Retraites : Contre la réforme, la Nupes s’affiche unie en meeting à Paris (et oublie ses soucis)

De nombreux drapeaux rouges s’agitent ce mardi soir au gymnase Japy, dans le 11e arrondissement de Paris. Deux jours avant la journée de grève contre la réforme des retraites, la gauche s’est donné rendez-vous pour un premier grand meeting commun. Olivier Faure (PS), Mathilde Panot (LFI), Fabien Roussel (PCF) et Marine Tondelier (EELV) attendent ensemble à l’entrée de la salle avant de monter sur scène.

Les flashs crépitent, les sourires sont parfois crispés, mais les quatre responsables de la Nupes s’efforcent de (sur)jouer les bons copains devant les caméras. L’objectif du soir est simple : oublier les crispations et montrer que la gauche fait bloc contre le projet de loi d’Emmanuel Macron et de son gouvernement, qui sera débattu ces prochaines semaines au Parlement.
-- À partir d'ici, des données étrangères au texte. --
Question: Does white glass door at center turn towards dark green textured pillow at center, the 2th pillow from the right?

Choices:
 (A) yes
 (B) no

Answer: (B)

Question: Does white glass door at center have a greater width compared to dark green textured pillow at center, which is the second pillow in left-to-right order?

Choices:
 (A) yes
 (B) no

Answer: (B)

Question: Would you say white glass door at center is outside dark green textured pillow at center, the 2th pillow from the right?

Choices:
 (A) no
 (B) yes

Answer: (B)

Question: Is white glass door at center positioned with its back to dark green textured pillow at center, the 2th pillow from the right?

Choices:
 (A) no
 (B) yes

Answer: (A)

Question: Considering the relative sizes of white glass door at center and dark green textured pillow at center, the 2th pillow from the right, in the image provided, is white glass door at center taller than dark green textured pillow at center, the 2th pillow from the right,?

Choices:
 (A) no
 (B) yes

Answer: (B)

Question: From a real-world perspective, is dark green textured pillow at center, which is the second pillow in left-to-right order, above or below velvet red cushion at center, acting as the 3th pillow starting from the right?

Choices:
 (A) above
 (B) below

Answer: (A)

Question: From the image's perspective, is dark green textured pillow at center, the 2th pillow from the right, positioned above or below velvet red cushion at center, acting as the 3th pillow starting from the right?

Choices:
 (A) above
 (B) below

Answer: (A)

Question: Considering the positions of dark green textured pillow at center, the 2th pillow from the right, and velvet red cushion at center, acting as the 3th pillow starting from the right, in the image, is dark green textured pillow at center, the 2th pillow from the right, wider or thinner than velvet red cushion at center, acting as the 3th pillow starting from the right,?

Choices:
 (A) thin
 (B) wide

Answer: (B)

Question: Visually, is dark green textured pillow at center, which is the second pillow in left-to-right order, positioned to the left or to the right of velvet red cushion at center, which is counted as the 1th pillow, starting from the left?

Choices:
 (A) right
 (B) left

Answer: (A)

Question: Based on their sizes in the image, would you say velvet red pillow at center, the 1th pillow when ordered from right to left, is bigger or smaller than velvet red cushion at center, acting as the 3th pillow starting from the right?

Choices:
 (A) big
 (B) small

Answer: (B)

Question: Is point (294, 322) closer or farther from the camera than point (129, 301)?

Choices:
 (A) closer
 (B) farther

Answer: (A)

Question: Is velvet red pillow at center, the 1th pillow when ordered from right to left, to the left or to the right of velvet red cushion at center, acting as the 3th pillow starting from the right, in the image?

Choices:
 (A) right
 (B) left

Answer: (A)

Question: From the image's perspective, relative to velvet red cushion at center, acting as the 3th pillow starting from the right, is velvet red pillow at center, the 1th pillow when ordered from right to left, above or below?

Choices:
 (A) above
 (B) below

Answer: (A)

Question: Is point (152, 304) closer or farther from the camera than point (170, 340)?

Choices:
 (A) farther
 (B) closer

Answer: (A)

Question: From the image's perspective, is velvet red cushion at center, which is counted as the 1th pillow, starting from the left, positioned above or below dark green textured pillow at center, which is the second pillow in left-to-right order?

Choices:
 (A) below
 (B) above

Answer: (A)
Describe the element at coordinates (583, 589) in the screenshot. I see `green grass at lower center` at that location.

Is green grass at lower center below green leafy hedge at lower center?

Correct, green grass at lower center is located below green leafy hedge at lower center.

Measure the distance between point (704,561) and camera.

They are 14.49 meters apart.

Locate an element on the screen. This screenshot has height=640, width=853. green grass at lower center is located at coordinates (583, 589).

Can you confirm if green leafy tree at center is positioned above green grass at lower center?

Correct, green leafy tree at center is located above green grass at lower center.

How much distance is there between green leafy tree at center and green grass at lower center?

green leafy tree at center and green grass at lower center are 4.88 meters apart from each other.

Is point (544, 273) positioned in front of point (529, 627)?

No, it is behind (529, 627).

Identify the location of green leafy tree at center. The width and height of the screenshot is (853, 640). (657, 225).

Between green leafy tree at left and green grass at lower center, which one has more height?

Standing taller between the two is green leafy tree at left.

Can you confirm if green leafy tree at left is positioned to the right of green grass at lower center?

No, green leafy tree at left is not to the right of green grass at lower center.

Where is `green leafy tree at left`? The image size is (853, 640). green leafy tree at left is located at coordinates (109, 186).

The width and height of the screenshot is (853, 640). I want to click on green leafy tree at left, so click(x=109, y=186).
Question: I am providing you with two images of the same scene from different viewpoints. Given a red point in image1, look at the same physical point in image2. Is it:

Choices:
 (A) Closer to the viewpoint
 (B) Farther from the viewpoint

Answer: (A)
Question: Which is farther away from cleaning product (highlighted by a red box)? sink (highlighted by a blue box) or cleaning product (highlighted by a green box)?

« Le front du refus est unanime »

« Elle est belle la gauche quand elle se rassemble pour changer la vie des Français. Oui, il existe un autre monde, une alternative ! Nous nous battons ensemble car nous croyons qu’un autre partage est possible ! Avançons, combattons, donnons-nous les mains, ne nous résignons pas ! », lance Olivier Faure au micro, sous les vivats. « La retraite est un choix de société. Si le peuple est si nombreux à résister, c’est parce qu’il sait qu’un autre modèle est possible. Vous êtes là car vous pensez que le gouvernement essaye de faire des milliards d’économie sur le dos des travailleurs », ajoute Mathilde Panot, la cheffe de file des insoumis à l’Assemblée nationale.

Dans la salle, les militants ayant bravé les 3 degrés du soir se réchauffent en applaudissant chaque saillie. Le rouge communiste se mêle au vert écolo et au violet insoumis. Une unité qui n’étonne pas Julien Bayou, député de Paris et ancien patron d’EELV. « Le front du refus est unanime. Il n’y a pas de débat, on en avait déjà parlé et on s’était mis d’accord avant les législatives », dit-il, rappelant que la retraite à 60 ans à taux plein faisait partie du programme commun de la coalition de gauche en juin dernier. « Il faut d’abord protéger les acquis, et derrière, on pourra faire entendre la pluralité de nos propositions », ajoute-t-il.

« Cette unité n’est pas près de se briser »

Ce mardi soir, les rancœurs de la présidentielle, les divergences programmatiques, les divisions pour les européennes, les tensions autour du cas Quatennens, la purge à la tête de LFI ou la bataille pour le trône socialiste ont été mises sous le tapis. Le maire de Rouen Nicolas Mayer-Rossignol, adversaire très critique d’Olivier Faure, est d’ailleurs bien présent dans les travées.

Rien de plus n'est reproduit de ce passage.